History

United States
- Laid down: date unknown
- Launched: 1864
- Acquired: 31 March 1864
- Commissioned: 7 June 1864
- Decommissioned: 13 July 1865
- Stricken: 1865 (est.)
- Fate: Sold, 10 August 1865

General characteristics
- Displacement: 176 tons
- Length: 110 ft (34 m)
- Beam: 21 ft 6 in (6.55 m)
- Draught: depth of hold 8 ft 3 in (2.51 m); draft 10 ft (3.0 m);
- Propulsion: steam engine; screw-propelled;
- Speed: 10 knots
- Complement: 42
- Armament: one 30-pounder Parrott rifle; one 20-pounder Dahlgren rifle;

= USS Azalea (1864) =

Gunboat of the United States Navy

USS Azalea was a steamer acquired by the Union Navy during the American Civil War. She was used by the Union Navy as an armed tugboat in support of the Union Navy blockade of Confederate waterways.

== Azalea constructed in Boston in 1864 ==

Azalea—a wooden-hulled, screw tug built at Boston, Massachusetts, by McKay and Aldus—was purchased by the Union Navy upon her completion on 31 March 1864. After her fitting out at the Boston Navy Yard, the tug was placed in commission on 7 June 1864.

== Assigned to the South Atlantic blockade ==

Assigned to the South Atlantic Blockading Squadron, the new tug arrived off the bar outside Charleston, South Carolina, on 17 June 1864 and immediately took station in the outer cordon of Union warships striving to seal off that major port which, as the birthplace of secession, held great symbolic significance for the Confederacy in addition to its substantial strategic value.

=== Assisting in the capture of runner Pocahontas ===

The highlight of this duty—which she performed until March 1865—came half an hour before midnight on 8 July 1864 when her boats joined those of the tug Sweet Brier in boarding and taking possession of the blockade-running ". . . schooner Pocahontas, of and from Charleston, South Carolina, bound to Nassau, New Providence . . ."with a cargo of cotton and tobacco.

From time to time during her ensuing months off Charleston, Azalea had brushes with blockade runners which were attempting to enter or leave port, but she did not score again before she retired to Port Royal, South Carolina, just before the arrival of spring. When this work had been completed, late in March 1865, she headed for waters near Savannah, Georgia, and was on duty in Ossabaw Sound by 1 April.

=== Preventing the escape of Confederate political leaders ===

By this time, the Confederacy was collapsing. General Robert E. Lee's army evacuated Richmond, Virginia, and Confederate President Jefferson Davis and his cabinet retired into the Deep South in the hope of continuing the struggle. However, Lee surrendered the Army of Northern Virginia on the 9th and General Joseph E. Johnston realized that his army, the only significant body of Confederate troops left in the field, could not prevail.

On the 25th, Gen.

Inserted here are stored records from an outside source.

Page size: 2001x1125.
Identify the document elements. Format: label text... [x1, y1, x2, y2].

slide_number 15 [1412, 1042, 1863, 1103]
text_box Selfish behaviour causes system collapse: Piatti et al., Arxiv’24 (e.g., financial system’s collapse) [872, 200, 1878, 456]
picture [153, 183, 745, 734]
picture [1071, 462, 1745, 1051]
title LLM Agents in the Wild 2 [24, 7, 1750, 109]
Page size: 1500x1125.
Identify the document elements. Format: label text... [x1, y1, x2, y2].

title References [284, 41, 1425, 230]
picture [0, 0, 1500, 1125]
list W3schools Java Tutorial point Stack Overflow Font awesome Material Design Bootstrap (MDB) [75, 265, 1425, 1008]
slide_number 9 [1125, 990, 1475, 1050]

William Tecumseh Sherman informed Rear Admiral John A. Dahlgren that he expected General Johnston to surrender the next day and asked the commander of the South Atlantic Blockading Squadron to ". . . watch the east coast and send word round to the west coast ..." lest Davis and his cabinet escape to Cuba.

Azalea was one of the nine steamers that Dahlgren promptly sent to sea to intercept the former Southern chief of state. However, Union cavalrymen captured Jefferson Davis at Irwinville, Georgia, on 10 May; and Azalea returned to Port Royal 15 May.

=== Azalea captures British brig Sarah M. Newall ===

Nevertheless, the war was not yet quite over for the tug. On 23 May, she seized Sarah M. Newall while that British hermaphrodite brig was attempting to run through the blockade into Savannah, Georgia.

== Post-war decommissioning, sale, and subsequent maritime career ==

Azalea continued blockade duty into June and, by mid-month, was back at Port Royal receiving repairs. She got underway north on 27 June and was decommissioned on 13 July 1865. Sold at auction at Philadelphia, Pennsylvania, to Samuel C. Cook on 10 August 1865, the tug was redocumented as Tecumseh on 6 October 1865. Operating, at least originally, out of Boston, Massachusetts, she remained in documentation until 1890.